United Way of Allegheny County’s “Be a Middle School Mentor” Program needs more volunteer adult mentors

The First Niagara Foundation has announced a  $1.0 million community commitment across four states, including Pennsylvania, to fund youth mentoring programs designed to help close the achievement gap, help children improve school attendance and performance, prevent substance abuse and behavioral problems, and give at risk youth a chance to reach their full potential.

In Western Pennsylvania, the regional banking and financial services company has re-committed its financial support as a lead corporate sponsor of United Way of Allegheny County’s nationally recognized “Be a Middle School Mentor” program. Now in its fifth year, the Pittsburgh-based mentoring program is an initiative of the Youth Futures Commission and managed by the United Way of Allegheny County in conjunction with the Pittsburgh Public Schools and the Mentoring Partnership of Western Pennsylvania.

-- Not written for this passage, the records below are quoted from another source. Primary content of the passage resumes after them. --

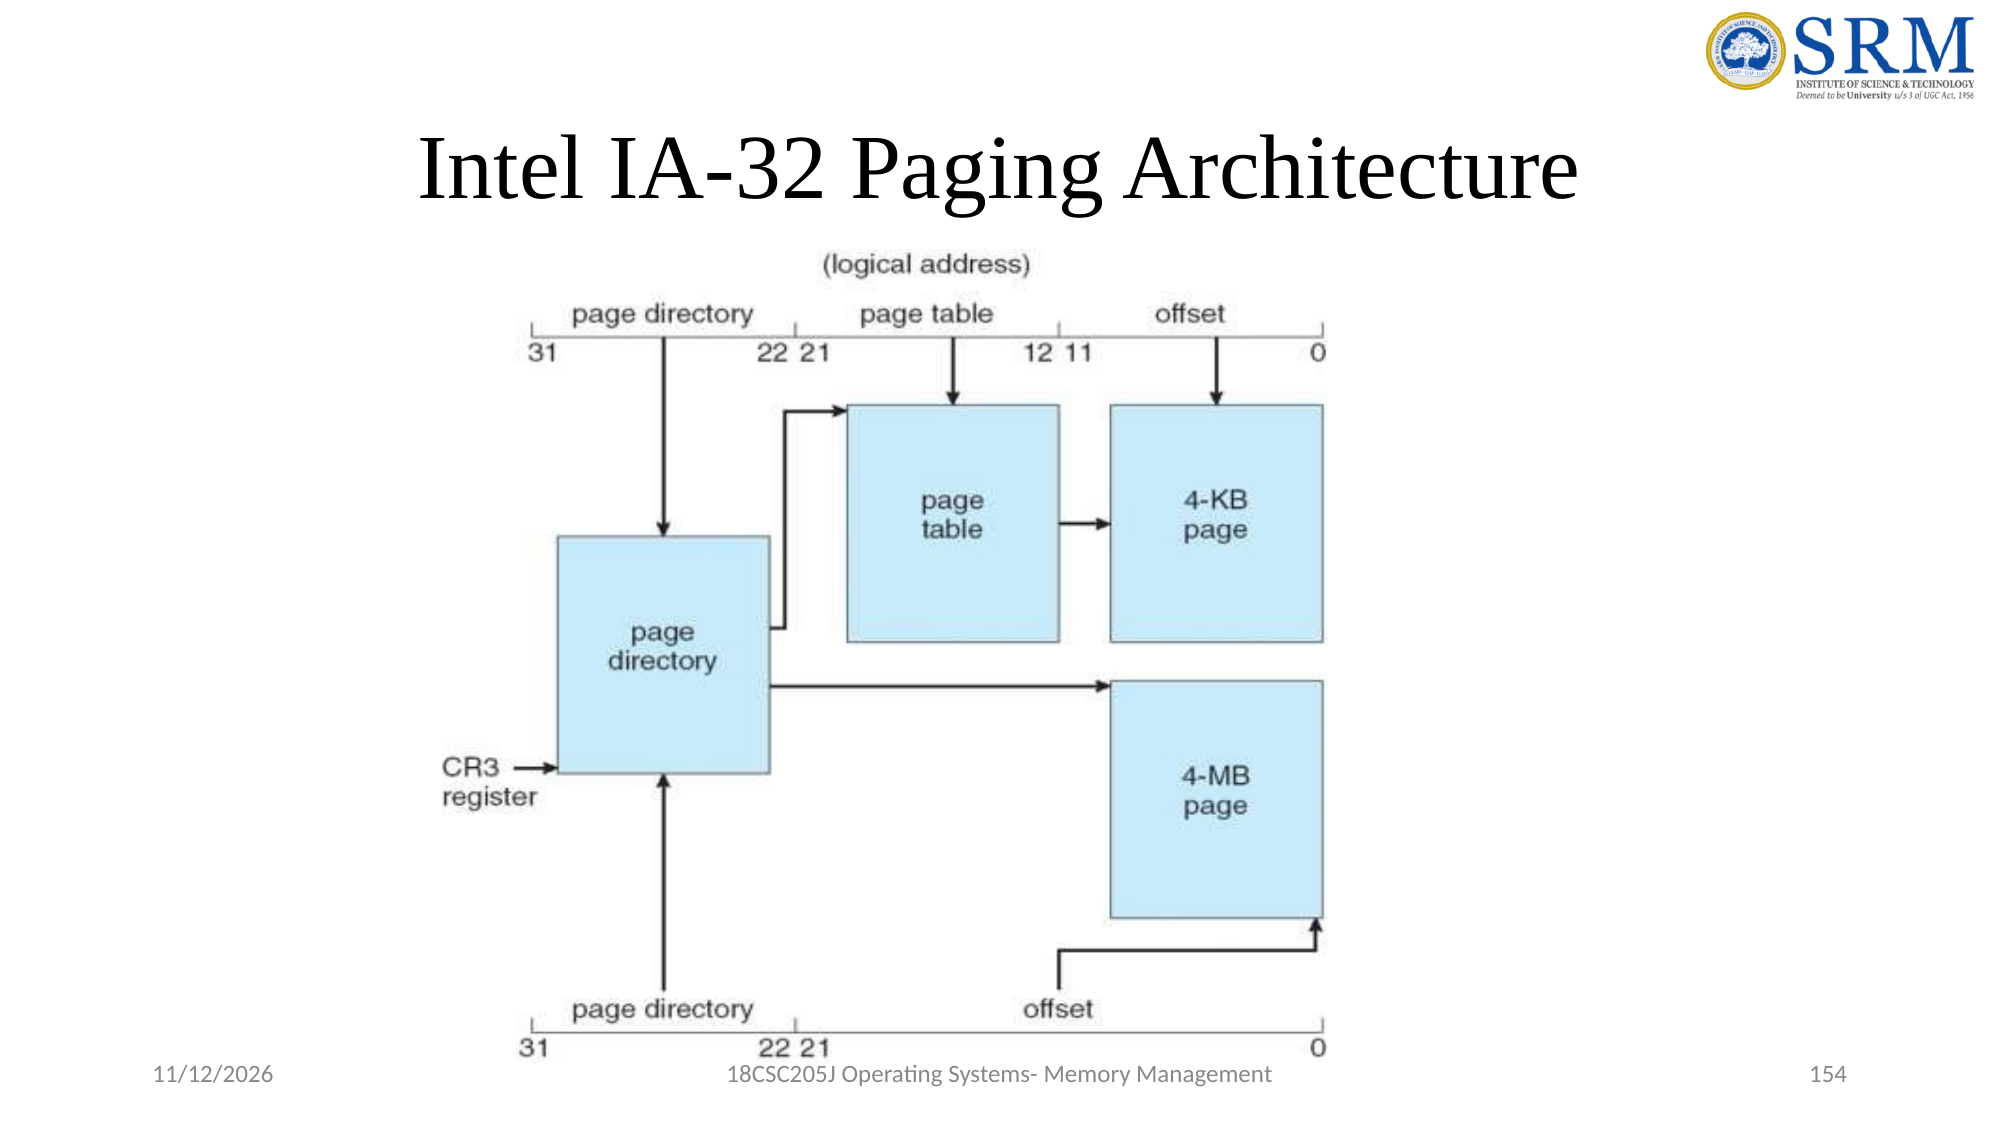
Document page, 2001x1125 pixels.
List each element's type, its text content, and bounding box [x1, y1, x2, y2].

footer 18CSC205J Operating Systems- Memory Management [662, 1042, 1338, 1103]
title Intel IA-32 Paging Architecture [137, 59, 1863, 278]
text_box [441, 249, 1328, 1064]
picture [1706, 12, 1974, 100]
slide_number 154 [1412, 1042, 1863, 1103]
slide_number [137, 1042, 588, 1103]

Increased student enrollment in the mentoring program by Pittsburgh Public School students in 12 city schools has created a need for more adult mentors to meet with students at their school locations each week through next May. Mentors commit one hour a week to their mentees to help them set career goals, be supportive and bolster eligibility for the Pittsburgh Promise secondary education scholarship program. Specifically, “Be a Middle School Mentor” needs 48 more adult mentors in order to meet the needs of more than 200 young people currently enrolled in the program. To sign up to be a mentor, and to learn more about “Be a Middle School Mentor,” visit www.beamiddleschoolmentor.org .

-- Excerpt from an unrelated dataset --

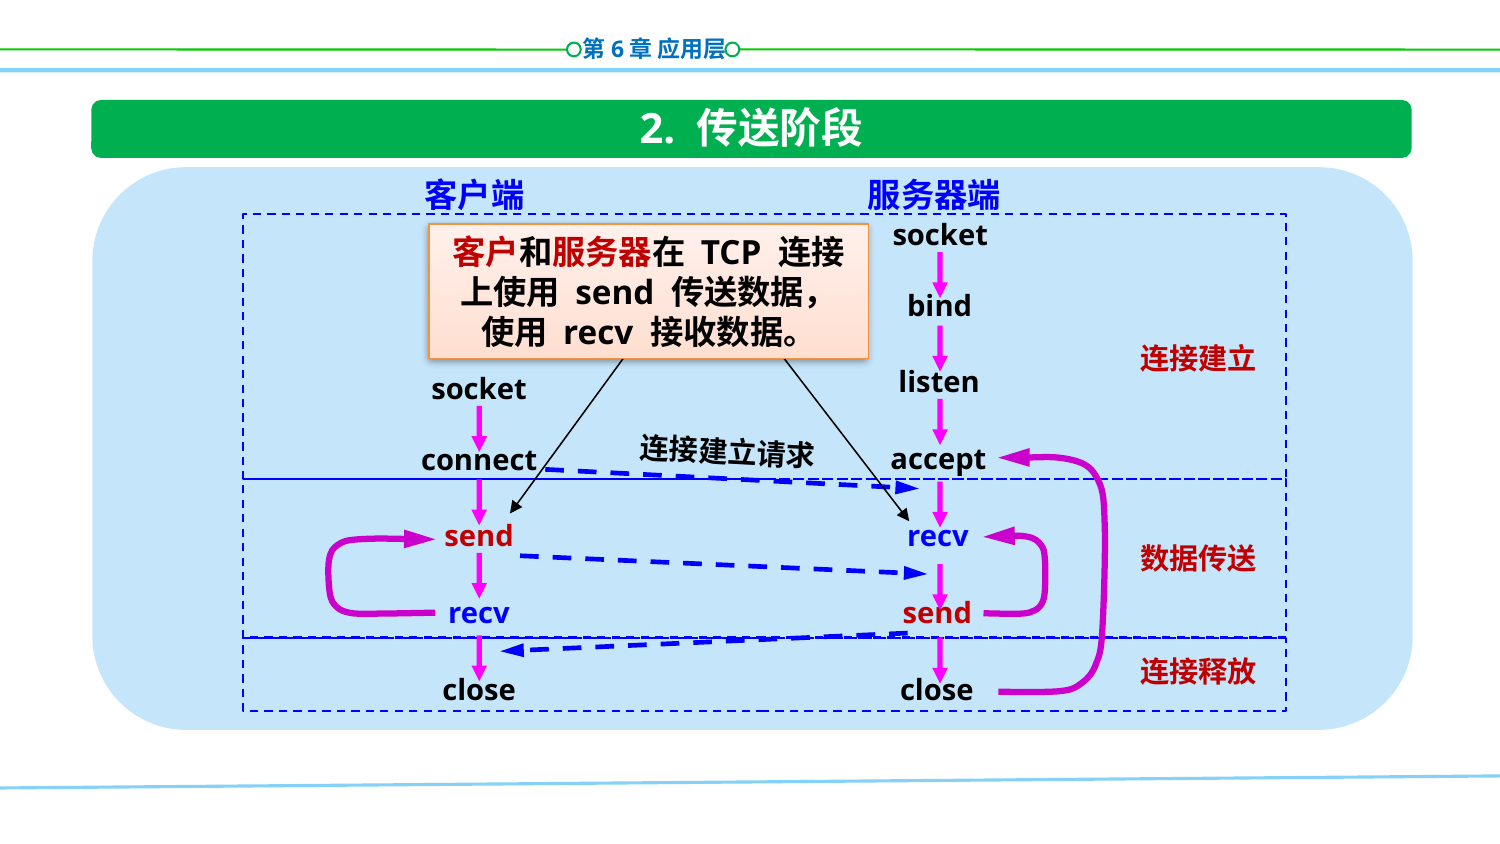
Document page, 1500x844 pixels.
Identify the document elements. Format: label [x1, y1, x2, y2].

text_box [90, 165, 1415, 732]
text_box [91, 94, 1412, 160]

“First Niagara is committed to supporting this important mentoring initiative as it is proving to help young people shape their dreams through supportive interaction on a regular basis,” said Todd Moules, President of First Niagara Bank’s Western Pennsylvania operations. “Our local investment of $500,000 over the past four years represents on-going community collaboration among many partners who share the goal of encouraging public school students to improve their prospects for success. First Niagara will also add to the mentor pool with a new team of colleagues representing our philosophy that mentoring really does matter,” added Moules.

“After several years into this program, we know that mentoring matters because enrollment is increasing and our program is having a positive effect on the lives of middle school students,” said Damon Bethea, Mentoring Projects Director for the United Way of Allegheny County. “At a critical time in a young person’s life, the need for more volunteer mentors willing to give their time and guidance to a young person is greater than ever. We are grateful to First Niagara and other supporters who give of their time, talent and treasure,” added Bethea.

Why mentoring matters

Mentoring Matters is First Niagara’s charitable giving program that provides monetary and employee volunteer support to organized mentoring initiatives.  Established by the company in 2007, Mentoring Matters reinforces the importance of mentoring and the positive impact that it has on today’s young adults.  In 2009, First Niagara expanded the reach and impact of Mentoring Matters by launching its annual Day of Mentoring, offering young people the opportunity to spend a day with First Niagara volunteers to learn about financial literacy, work place awareness and enhanced life skills.

About First Niagara

First Niagara, through its wholly owned subsidiary, First Niagara Bank, N.A., is a multi-state community-oriented bank with approximately 420 branches, $37 billion in assets, $27 billion in deposits, and approximately 5,800 employees providing financial services to individuals, families and businesses across New York, Pennsylvania, Connecticut and Massachusetts.  For more information, visit www.firstniagara.com www.firstniagara.com.

About United Way of Allegheny County

United Way of Allegheny County is a change agent and efficient community fundraiser that improves lives by addressing critical community needs. By convening diverse partners and investing in programs and people to advance solutions, United Way creates long-lasting change and helps children and youth succeed, strengthens and supports families by promoting financial stability, ensures the safety and well-being of vulnerable seniors and people with disabilities, and provides county-wide access to information and referral sources meeting basic needs.